REQUISITI DEL PROBLEMA -
Per favore, ricopia alla lettera la parte del brano sul censimento e sulle nuove leggi che si apre con le parole "E feci un terzo" e si chiude con "costumi da imitare.".

E feci un terzo censimento[13] con potere consolare, avendo come collega mio figlio Tiberio Cesare, sotto il consolato di Sesto Pompeio e Sesto Apuleio; in questo censimento furono registrati quattromilioni e novecentotrentasettemila cittadini romani.

Con nuove leggi, proposte su mia iniziativa, rimisi in vigore molti modelli di comportamento degli avi, che ormai nel nostro tempo erano caduti in disuso, e io stesso consegnai ai posteri esempi di molti costumi da imitare.

DATI ARCHIVIATI -
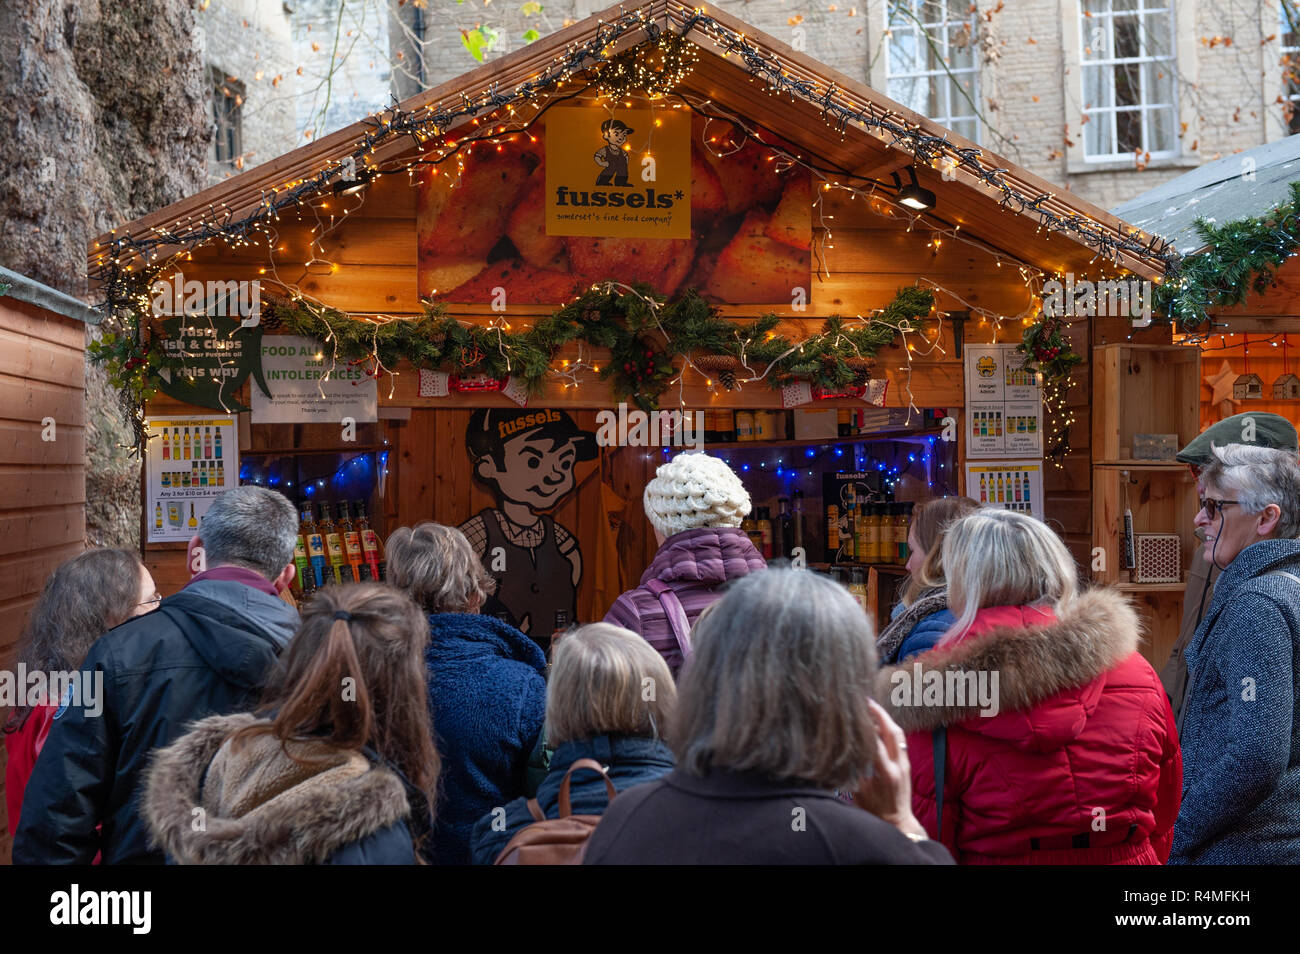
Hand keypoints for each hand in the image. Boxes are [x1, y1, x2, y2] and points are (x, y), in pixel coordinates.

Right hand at [853, 699, 927, 839]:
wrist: (898, 822)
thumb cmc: (875, 810)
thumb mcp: (860, 791)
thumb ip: (856, 769)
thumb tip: (848, 748)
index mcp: (886, 772)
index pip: (876, 742)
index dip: (866, 726)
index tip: (855, 713)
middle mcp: (898, 765)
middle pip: (893, 732)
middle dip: (881, 714)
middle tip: (867, 702)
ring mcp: (905, 764)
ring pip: (899, 735)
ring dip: (887, 720)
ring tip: (873, 709)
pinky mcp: (906, 765)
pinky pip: (900, 742)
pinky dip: (890, 730)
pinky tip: (880, 726)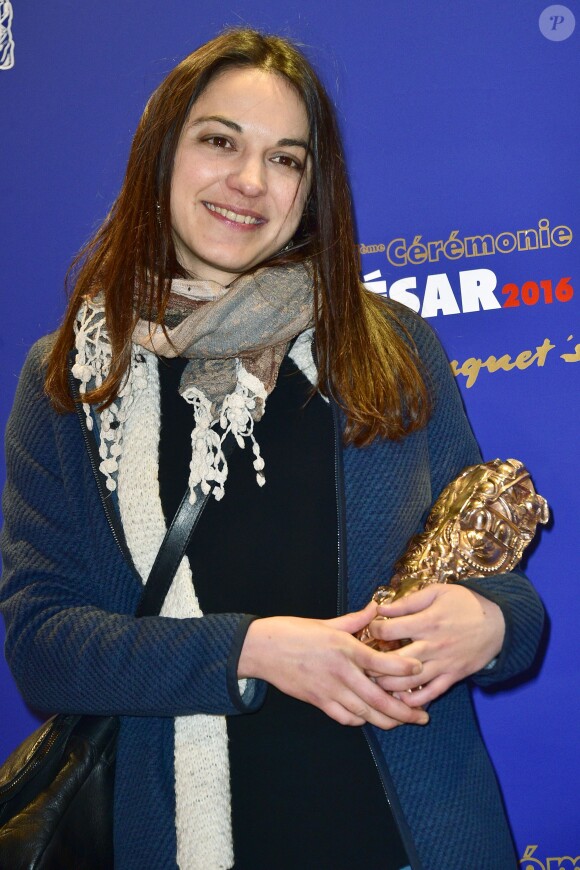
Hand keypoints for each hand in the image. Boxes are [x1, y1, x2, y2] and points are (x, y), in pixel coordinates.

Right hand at [238, 602, 429, 729]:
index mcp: (344, 648)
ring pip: (365, 713)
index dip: (404, 669)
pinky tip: (370, 718)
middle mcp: (340, 672)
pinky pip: (345, 717)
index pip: (382, 662)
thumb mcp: (326, 623)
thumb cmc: (292, 632)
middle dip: (404, 711)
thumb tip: (376, 609)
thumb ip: (355, 620)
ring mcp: (329, 690)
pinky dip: (361, 720)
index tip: (420, 671)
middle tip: (423, 716)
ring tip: (403, 722)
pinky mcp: (318, 702)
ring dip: (387, 720)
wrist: (262, 649)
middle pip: (379, 698)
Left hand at [368, 584, 504, 706]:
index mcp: (427, 622)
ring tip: (375, 680)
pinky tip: (399, 698)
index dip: (374, 629)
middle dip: (375, 663)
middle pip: (395, 661)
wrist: (500, 622)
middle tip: (364, 662)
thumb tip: (382, 608)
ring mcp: (444, 664)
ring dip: (389, 684)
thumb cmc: (466, 603)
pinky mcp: (453, 677)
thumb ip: (409, 601)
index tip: (371, 628)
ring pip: (410, 681)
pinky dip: (414, 700)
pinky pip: (431, 693)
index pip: (390, 630)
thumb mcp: (437, 592)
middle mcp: (433, 645)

RISULTATO FINALE -
E feci un terzo censimento[13] con potere consolare, avendo come collega mio figlio Tiberio Cesare, sotto il consolato di Sesto Pompeio e Sesto Apuleio; in questo censimento furono registrati quattromilioni e novecentotrentasettemila cittadini romani.

Con nuove leggi, proposte su mia iniziativa, rimisi in vigore molti modelli di comportamento degli avi, che ormai nel nostro tempo erano caduti in disuso, e io stesso consegnai ai posteri esempi di molti costumi da imitare.